### The data

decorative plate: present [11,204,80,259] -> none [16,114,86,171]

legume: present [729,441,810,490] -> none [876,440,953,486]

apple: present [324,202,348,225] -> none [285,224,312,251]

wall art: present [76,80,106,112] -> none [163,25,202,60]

######
### The data

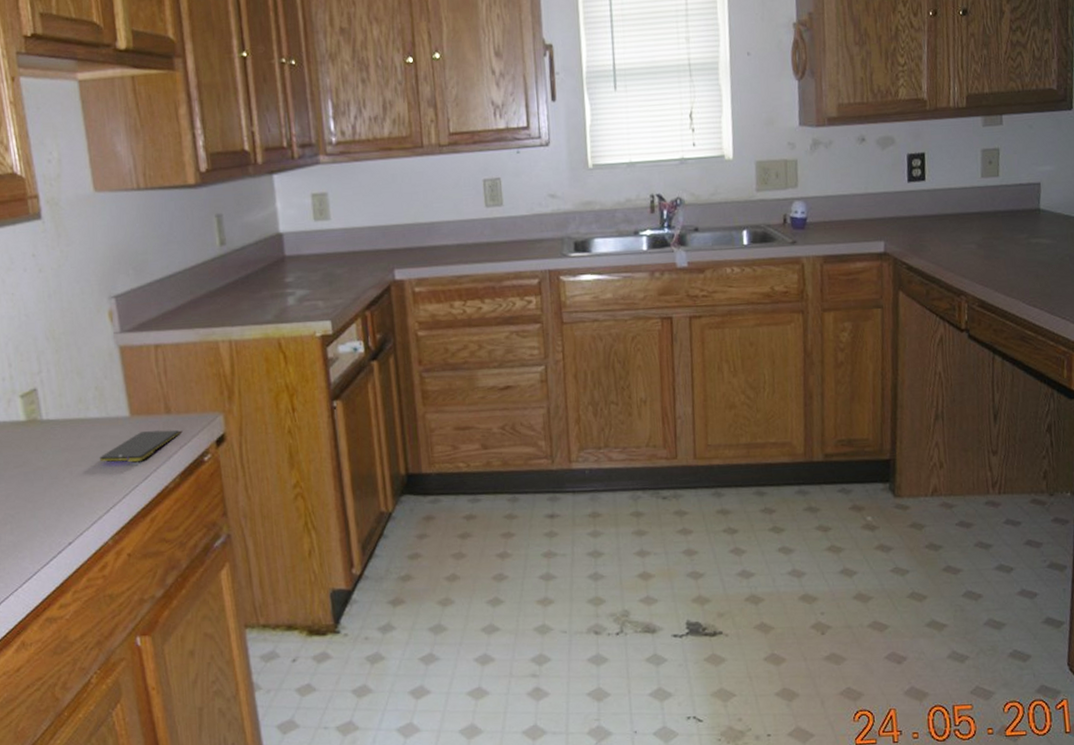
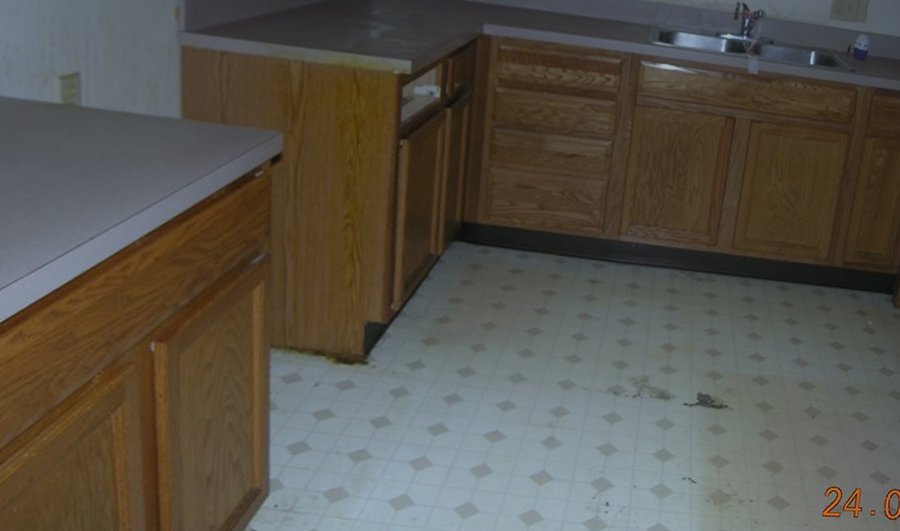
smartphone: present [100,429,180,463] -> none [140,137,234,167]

######
### The data

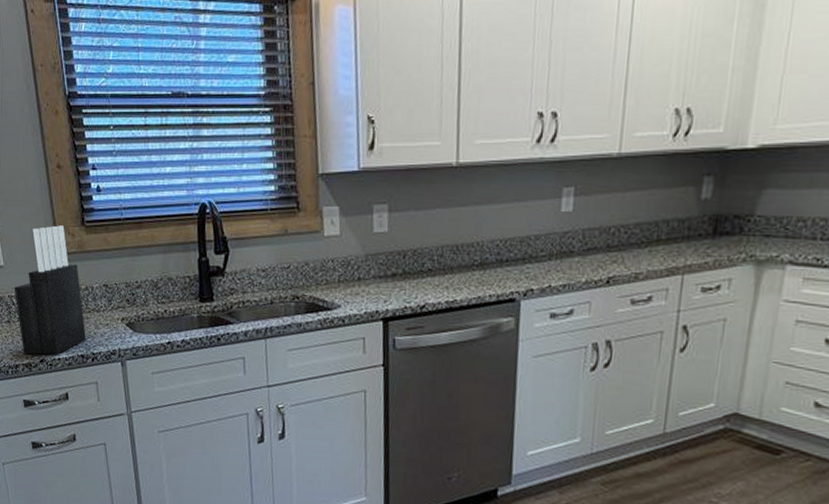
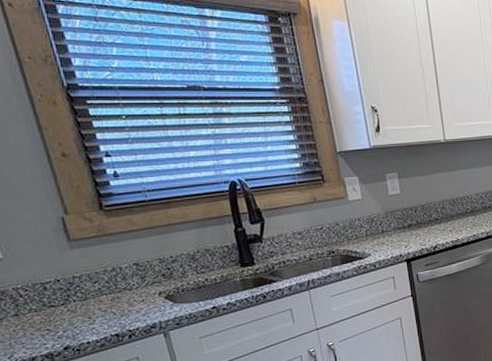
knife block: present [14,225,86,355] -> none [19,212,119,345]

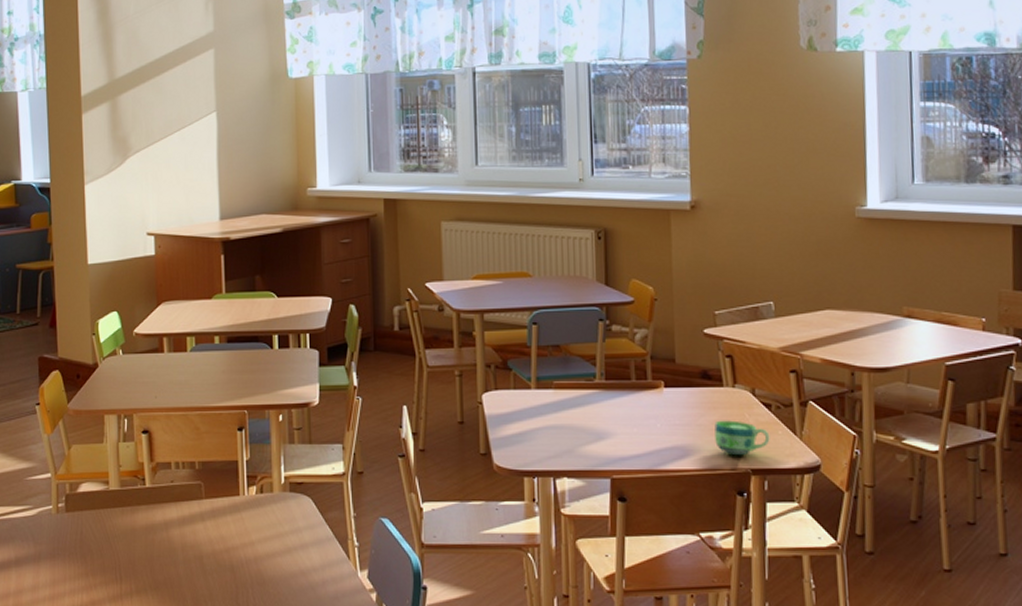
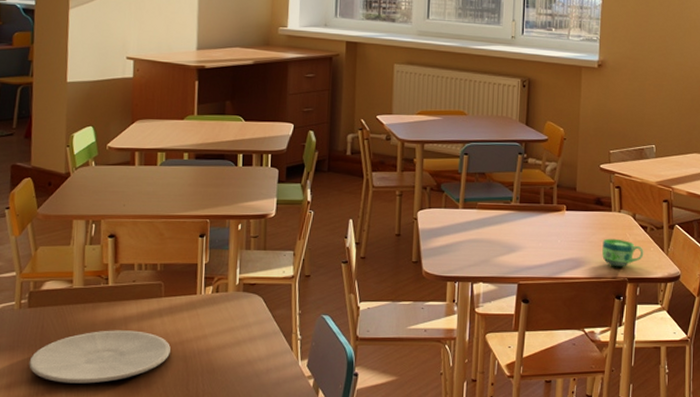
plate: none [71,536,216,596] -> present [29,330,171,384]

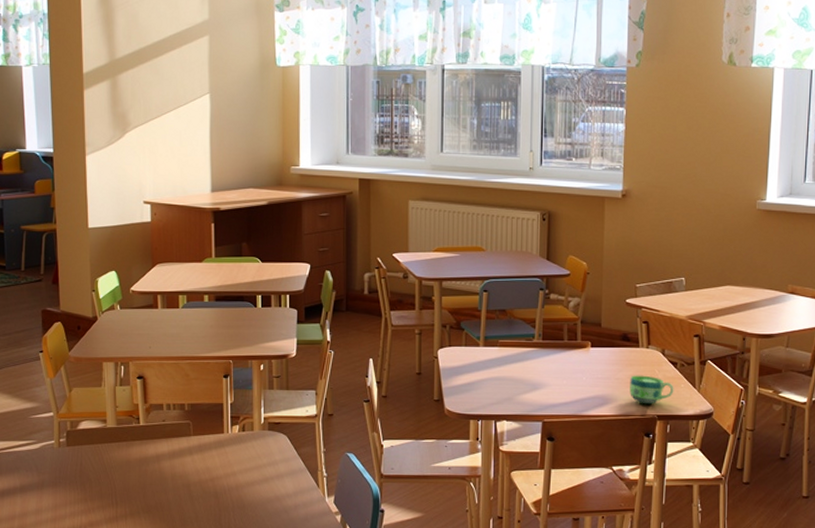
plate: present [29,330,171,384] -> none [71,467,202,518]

######

Task prompt: Search the listing above for the lines with "apple: present [324,202,348,225]" and "wall art: present", then output those lines and all lines between them exactly.

Written response:
apple: present [324,202,348,225] -> none [285,224,312,251]

wall art: present [76,80,106,112] -> none [163,25,202,60]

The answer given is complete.